The office of finance has navigated organizations through one of the most disruptive periods in living memory. Unfortunately for the finance teams directing the front lines of business, there’s no time to take a breather. Teams that fail to facilitate responsiveness in strategic and operational decision-making might find themselves at the mercy of an influx of disruptive external market circumstances.
Earlier this year, Wolters Kluwer conducted a blind study of 1,320 finance and business leaders of private sector enterprises across North America, Europe, and Asia-Pacific. The research showed most finance and business leaders are taking three significant steps to safeguard their businesses in anticipation of disruption.
1. Breaking Down Barriers Between Finance and Operations
Barriers between finance and operations isolate departments from insights that result in sound long-term decision-making. The research revealed that data and departmental silos obstruct finance and business processes. They effectively caged off holistic cross-functional insights. Nearly half the leaders experienced disconnects between systems, tech, finance, and operations. They also expressed the steep costs of those divides, which included poor data integrity and lack of insight sharing.
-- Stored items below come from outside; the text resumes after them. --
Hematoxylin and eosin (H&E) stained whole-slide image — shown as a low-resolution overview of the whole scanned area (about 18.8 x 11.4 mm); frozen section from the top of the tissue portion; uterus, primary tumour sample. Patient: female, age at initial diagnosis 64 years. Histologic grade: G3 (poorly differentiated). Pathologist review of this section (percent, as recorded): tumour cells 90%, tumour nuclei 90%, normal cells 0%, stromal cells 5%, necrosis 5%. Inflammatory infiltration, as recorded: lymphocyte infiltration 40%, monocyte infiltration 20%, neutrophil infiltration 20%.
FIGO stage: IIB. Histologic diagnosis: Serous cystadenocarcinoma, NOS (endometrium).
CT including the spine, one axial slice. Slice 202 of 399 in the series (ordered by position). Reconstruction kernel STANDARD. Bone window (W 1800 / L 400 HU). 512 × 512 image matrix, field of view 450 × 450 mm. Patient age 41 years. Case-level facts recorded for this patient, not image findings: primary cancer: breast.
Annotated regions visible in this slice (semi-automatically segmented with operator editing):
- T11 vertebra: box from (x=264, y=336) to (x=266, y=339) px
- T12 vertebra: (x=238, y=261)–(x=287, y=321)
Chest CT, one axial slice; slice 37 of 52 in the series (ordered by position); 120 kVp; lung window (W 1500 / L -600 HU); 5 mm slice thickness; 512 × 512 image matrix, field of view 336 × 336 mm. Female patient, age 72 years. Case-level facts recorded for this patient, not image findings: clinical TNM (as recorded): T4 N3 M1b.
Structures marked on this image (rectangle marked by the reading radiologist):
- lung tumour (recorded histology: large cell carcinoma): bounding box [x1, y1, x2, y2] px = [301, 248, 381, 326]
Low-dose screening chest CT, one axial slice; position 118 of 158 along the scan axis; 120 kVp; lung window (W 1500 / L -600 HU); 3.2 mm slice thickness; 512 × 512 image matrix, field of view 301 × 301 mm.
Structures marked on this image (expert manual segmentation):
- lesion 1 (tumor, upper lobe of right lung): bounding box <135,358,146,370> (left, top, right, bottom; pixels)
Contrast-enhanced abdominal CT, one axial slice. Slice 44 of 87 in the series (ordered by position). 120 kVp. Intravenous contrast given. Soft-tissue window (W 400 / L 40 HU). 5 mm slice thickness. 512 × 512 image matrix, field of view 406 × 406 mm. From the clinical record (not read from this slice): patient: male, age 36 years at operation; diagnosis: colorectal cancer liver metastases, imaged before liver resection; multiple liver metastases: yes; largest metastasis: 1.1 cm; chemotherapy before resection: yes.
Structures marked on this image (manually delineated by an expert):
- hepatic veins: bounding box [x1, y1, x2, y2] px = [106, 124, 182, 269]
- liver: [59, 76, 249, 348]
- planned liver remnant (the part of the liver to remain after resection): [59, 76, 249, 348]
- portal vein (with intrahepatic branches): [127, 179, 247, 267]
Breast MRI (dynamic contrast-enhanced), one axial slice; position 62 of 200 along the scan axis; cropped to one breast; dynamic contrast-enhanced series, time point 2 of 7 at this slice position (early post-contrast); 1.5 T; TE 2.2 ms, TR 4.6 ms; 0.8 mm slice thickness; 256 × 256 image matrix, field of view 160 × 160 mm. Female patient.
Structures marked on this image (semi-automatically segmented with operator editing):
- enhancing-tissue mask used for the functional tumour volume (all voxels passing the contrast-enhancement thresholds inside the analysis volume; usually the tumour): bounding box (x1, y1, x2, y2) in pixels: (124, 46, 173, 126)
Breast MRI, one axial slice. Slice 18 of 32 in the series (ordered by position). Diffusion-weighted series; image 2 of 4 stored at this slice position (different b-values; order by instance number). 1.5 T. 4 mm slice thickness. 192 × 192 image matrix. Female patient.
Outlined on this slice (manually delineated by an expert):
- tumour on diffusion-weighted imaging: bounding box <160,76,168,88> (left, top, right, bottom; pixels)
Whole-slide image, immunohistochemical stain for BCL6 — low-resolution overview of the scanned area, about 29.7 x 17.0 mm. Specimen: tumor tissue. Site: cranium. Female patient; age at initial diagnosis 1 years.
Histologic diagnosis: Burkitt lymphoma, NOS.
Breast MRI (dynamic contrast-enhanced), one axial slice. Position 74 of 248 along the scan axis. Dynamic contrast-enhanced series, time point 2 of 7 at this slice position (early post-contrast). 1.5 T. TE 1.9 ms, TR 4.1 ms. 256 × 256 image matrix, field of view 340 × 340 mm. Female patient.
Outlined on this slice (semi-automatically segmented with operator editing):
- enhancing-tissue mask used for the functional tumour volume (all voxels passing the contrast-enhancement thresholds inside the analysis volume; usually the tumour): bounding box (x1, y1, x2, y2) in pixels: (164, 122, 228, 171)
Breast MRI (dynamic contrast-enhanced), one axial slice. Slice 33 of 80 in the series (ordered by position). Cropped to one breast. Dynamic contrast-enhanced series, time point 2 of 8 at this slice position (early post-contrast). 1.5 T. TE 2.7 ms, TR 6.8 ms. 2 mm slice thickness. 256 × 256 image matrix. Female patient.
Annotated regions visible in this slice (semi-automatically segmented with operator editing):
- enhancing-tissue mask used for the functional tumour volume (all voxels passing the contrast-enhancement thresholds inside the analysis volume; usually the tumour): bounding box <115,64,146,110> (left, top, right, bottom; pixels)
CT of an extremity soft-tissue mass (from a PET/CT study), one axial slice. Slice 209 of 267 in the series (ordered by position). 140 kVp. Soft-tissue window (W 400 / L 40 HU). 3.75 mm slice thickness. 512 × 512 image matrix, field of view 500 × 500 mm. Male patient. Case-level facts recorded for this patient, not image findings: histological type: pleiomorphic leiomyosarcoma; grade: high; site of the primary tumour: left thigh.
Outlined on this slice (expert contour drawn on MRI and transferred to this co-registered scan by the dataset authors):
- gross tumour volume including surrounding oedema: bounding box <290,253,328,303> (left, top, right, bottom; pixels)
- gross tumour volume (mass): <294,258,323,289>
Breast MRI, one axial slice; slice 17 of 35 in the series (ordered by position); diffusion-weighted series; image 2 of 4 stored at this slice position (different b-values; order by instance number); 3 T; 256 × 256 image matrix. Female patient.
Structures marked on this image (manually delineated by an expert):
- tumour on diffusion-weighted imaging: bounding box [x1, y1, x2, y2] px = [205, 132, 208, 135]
While disconnects in decision-making processes are rampant now, leaders won’t tolerate them in the future. The survey painted an optimistic picture of near-term financial and operational alignment. Most finance and business leaders indicated they’d be taking immediate steps to bridge tech, process, and data gaps. A total of 74% intend on reviewing financial and operational planning processes and tools in the next year, with almost half revealing they will update their processes in the next six months.
The process prioritized for transformation is supply chain planning. Sixty-three percent of leaders singled out supply chain planning (including demand, inventory, supply, production, and sales and operations planning) as the operational process that would most benefit from integration with financial planning. I’m not surprised by this result, given that the last three years have shown how fragile global supply chains are to market events.
2. Implementing Extended Planning and Analysis Enterprise-Wide
Extended planning and analysis (xP&A) is a planning methodology that extends FP&A capabilities to other areas of an enterprise, including operations, supply chain, production, sales, marketing, and human resources. It promises to give finance the edge needed to become more agile by linking strategic, financial, and operational plans in real-time. If there were an antidote to disruption, uncertainty, and rapid change, it would be agility.
The overwhelming majority of the leaders surveyed believed the agility that xP&A inspires has the potential to transform finance teams over the next five years. They also indicated implementing this approach is high on their priority list.
Our research found that a move towards xP&A is either underway or in companies' three-year plans. The survey found 70% of leaders plan on implementing xP&A within one to three years. One-quarter of respondents are already in the process of implementing xP&A.
3. Modernizing Dated Technology
The next black swan event isn’t a question of if but when. When asked how important it is for finance to anticipate disruption and provide insights to steer the business compared with two years ago, 95% of respondents said it was more important now. Our research shows leaders act on this urgency, with 83% acknowledging organizations can only be ready for disruption by having the best planning approach and tools.
Most leaders, though, are using outdated tech — if any. Over half of the respondents rely on manual spreadsheets and have no financial close, corporate performance management, or business intelligence tools. Eighty-three percent said their technology and tools need to be more sophisticated to respond effectively to new market opportunities and threats.
Leaders indicated they would allocate funds to the technology budget to prepare for the future. The first tech investments will go towards automating financial processes, workflow, and advanced predictive analytics, underpinned by artificial intelligence and machine learning — all critical tools for fostering agility.
By armoring up businesses with financial and operational alignment, extended planning and analysis, and a modernized tech stack, finance and business leaders will be better positioned to re-align cross-functional plans, respond with financial outcomes in mind, and turn disruption into opportunity.
Alessio Lolli is vice president of global new client engagements for CCH Tagetik at Wolters Kluwer.